REQUIRED ACTION
For the data below, restate word for word only the lines from the line containing "The order of" through the line containing "This is a code", both ends included.
- Opening Delimiter -
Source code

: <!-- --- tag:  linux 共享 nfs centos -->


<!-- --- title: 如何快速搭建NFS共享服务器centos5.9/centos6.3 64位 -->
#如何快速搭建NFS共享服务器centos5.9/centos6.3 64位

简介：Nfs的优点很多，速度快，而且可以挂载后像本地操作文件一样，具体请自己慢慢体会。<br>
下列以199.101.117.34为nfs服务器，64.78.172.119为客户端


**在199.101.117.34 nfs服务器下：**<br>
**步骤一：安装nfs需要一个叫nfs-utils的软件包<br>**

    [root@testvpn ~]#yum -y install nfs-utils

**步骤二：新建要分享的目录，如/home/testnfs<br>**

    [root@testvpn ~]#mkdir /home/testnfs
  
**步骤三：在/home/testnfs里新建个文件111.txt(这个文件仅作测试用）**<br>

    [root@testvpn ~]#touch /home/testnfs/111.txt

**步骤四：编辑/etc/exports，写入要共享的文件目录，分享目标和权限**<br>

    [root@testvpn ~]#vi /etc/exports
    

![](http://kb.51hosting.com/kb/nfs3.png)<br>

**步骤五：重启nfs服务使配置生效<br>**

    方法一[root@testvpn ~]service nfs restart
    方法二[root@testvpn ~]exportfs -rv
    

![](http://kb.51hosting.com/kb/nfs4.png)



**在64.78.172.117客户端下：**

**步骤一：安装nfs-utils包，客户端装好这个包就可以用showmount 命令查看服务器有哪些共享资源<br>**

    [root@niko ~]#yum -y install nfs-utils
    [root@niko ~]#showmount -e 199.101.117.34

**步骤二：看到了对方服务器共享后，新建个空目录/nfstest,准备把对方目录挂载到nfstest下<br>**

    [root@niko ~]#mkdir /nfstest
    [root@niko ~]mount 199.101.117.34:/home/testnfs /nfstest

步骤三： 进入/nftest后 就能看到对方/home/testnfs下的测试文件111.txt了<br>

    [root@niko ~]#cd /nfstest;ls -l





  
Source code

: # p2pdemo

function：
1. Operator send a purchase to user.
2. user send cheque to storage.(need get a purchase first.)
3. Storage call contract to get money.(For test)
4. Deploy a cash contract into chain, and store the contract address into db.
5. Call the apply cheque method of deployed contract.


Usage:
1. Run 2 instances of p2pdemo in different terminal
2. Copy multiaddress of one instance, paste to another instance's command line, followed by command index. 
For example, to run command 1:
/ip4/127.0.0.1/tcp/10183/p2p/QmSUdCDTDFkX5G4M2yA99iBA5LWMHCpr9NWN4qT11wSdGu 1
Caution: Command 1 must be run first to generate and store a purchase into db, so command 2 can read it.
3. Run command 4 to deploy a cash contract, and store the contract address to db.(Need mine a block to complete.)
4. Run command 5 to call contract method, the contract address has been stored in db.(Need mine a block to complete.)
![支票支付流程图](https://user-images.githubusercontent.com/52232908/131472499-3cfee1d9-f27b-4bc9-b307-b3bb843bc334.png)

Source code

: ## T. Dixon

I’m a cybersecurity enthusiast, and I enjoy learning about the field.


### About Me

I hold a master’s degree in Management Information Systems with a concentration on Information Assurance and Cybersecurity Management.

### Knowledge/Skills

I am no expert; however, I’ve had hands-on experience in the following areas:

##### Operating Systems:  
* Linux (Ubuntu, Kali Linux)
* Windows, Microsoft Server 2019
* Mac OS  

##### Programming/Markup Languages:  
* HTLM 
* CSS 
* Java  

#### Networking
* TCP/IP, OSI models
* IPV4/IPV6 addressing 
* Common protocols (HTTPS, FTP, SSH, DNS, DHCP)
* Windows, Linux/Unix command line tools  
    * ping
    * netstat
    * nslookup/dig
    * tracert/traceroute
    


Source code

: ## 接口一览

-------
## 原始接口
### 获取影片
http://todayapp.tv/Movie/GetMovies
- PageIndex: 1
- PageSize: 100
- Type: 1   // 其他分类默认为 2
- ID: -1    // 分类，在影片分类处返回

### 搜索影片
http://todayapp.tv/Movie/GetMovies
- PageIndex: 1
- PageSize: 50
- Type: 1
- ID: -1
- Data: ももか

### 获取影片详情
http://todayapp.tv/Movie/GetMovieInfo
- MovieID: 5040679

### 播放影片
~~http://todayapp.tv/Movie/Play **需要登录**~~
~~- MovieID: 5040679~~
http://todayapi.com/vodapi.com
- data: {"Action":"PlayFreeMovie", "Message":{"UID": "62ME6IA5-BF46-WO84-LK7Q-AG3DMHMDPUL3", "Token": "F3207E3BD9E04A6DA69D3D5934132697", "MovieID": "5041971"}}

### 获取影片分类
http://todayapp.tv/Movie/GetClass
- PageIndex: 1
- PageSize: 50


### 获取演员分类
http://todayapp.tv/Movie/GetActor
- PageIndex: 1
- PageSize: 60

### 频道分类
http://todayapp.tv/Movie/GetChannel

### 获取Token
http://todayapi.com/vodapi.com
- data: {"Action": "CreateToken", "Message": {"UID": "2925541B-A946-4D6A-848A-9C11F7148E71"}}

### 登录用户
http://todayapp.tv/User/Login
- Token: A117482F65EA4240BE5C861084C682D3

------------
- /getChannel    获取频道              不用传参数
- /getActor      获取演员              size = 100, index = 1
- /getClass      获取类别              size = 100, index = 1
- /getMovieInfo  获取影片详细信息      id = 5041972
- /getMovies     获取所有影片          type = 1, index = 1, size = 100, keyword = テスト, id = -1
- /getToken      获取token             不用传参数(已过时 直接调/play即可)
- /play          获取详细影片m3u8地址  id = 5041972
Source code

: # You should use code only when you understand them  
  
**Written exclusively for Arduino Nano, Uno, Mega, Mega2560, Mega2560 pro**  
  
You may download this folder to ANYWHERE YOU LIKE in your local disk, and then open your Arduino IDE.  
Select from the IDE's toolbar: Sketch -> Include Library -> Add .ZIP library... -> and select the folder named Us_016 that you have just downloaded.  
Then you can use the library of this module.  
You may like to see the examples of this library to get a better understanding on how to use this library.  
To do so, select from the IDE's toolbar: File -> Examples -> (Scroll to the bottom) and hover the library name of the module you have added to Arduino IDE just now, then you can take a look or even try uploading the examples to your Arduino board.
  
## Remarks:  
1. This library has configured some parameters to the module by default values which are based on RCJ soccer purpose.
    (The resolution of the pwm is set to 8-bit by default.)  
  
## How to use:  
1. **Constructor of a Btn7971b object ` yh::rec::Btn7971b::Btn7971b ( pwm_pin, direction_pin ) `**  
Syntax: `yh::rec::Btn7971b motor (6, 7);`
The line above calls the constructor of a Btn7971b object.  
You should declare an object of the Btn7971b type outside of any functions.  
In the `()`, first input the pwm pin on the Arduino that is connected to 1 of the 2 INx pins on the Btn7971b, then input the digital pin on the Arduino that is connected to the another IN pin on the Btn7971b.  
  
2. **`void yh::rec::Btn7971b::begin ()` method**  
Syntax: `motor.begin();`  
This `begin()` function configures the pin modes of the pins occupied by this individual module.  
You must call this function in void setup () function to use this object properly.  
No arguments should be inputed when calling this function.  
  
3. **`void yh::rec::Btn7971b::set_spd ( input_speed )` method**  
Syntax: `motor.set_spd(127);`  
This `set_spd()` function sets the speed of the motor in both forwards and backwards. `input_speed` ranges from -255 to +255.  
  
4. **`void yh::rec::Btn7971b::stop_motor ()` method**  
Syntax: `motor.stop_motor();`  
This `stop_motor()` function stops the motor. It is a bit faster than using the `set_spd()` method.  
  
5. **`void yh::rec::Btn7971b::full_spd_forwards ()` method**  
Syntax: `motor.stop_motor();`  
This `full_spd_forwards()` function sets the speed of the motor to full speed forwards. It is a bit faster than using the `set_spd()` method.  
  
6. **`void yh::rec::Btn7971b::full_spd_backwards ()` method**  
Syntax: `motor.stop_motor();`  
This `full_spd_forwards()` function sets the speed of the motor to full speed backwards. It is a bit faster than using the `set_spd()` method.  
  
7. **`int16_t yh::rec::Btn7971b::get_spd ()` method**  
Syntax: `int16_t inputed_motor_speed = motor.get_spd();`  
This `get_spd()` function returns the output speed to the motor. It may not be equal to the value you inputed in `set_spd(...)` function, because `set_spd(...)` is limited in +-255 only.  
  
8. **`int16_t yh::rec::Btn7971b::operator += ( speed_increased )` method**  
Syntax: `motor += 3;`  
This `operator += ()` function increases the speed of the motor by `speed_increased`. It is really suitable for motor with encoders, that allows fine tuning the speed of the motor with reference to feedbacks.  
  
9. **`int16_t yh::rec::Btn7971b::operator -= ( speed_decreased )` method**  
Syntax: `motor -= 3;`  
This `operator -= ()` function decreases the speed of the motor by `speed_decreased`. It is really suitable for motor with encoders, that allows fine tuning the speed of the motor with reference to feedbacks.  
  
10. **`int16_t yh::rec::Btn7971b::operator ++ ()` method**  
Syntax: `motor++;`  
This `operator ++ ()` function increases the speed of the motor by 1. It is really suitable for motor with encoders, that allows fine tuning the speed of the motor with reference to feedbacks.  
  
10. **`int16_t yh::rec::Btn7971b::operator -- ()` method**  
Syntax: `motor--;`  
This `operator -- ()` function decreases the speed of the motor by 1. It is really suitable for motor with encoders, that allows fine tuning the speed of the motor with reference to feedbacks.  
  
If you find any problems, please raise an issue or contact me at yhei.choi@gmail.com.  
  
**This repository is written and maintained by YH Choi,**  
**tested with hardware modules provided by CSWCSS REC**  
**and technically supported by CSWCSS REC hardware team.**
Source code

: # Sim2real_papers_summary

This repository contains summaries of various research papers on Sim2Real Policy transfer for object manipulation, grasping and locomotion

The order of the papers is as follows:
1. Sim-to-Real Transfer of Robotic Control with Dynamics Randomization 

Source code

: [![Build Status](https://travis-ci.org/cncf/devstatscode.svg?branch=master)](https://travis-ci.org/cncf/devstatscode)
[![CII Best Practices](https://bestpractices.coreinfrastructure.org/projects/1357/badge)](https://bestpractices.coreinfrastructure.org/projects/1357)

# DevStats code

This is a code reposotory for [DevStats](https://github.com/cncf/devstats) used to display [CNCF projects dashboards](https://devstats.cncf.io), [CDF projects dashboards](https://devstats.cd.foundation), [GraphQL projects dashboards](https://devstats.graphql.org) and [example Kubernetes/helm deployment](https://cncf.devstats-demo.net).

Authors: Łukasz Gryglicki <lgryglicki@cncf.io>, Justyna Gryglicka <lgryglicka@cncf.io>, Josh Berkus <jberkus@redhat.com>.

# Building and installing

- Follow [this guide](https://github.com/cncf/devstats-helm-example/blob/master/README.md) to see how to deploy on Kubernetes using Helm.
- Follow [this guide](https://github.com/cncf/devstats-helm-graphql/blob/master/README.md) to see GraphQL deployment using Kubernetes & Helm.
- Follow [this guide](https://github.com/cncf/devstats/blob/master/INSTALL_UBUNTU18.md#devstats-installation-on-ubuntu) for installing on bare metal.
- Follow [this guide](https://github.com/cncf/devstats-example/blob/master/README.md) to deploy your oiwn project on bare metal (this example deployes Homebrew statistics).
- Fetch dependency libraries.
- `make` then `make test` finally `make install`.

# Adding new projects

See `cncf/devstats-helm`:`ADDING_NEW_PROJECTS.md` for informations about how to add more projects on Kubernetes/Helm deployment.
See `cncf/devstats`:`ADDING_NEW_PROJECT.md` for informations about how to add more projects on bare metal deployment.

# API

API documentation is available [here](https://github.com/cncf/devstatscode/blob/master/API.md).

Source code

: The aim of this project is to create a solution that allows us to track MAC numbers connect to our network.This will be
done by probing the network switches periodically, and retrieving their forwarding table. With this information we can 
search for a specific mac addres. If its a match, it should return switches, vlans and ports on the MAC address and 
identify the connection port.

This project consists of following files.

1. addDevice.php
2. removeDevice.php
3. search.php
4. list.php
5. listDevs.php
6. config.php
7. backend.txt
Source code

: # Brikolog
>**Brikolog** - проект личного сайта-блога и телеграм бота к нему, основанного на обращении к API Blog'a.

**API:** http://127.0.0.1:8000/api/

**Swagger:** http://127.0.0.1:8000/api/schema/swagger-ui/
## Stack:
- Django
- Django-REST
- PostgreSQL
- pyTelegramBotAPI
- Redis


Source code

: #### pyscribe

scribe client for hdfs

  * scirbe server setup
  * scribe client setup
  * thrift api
- Closing Delimiter -
RESULT
The order of the papers is as follows:
1. Sim-to-Real Transfer of Robotic Control with Dynamics Randomization 

Source code

: [![Build Status](https://travis-ci.org/cncf/devstatscode.svg?branch=master)](https://travis-ci.org/cncf/devstatscode)
[![CII Best Practices](https://bestpractices.coreinfrastructure.org/projects/1357/badge)](https://bestpractices.coreinfrastructure.org/projects/1357)

# DevStats code

This is a code reposotory for [DevStats](https://github.com/cncf/devstats) used to display [CNCF projects dashboards](https://devstats.cncf.io), [CDF projects dashboards](https://devstats.cd.foundation), [GraphQL projects dashboards](https://devstats.graphql.org) and [example Kubernetes/helm deployment](https://cncf.devstats-demo.net).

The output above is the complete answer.